▶ _The problem_:
Filter the entries below, keeping every line that has the word "standard".

Saved entries:
+++

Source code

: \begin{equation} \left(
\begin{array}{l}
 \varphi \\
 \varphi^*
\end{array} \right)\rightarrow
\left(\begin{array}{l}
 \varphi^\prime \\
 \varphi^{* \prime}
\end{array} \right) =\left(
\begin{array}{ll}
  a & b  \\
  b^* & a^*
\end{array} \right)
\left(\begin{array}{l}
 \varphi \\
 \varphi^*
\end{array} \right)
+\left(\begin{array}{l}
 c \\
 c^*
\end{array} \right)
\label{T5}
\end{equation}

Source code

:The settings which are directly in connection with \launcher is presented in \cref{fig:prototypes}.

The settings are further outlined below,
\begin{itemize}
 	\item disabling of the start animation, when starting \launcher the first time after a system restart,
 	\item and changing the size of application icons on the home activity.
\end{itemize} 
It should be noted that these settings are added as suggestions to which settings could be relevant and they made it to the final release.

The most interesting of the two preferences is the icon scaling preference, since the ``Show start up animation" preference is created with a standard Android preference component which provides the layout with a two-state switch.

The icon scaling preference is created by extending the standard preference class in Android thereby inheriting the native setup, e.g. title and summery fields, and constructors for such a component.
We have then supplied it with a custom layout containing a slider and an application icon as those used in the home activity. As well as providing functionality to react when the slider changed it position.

+++

▶ _Task response_:
The most interesting of the two preferences is the icon scaling preference, since the ``Show start up animation" preference is created with a standard Android preference component which provides the layout with a two-state switch.
The icon scaling preference is created by extending the standard preference class in Android thereby inheriting the native setup, e.g. title and summery fields, and constructors for such a component.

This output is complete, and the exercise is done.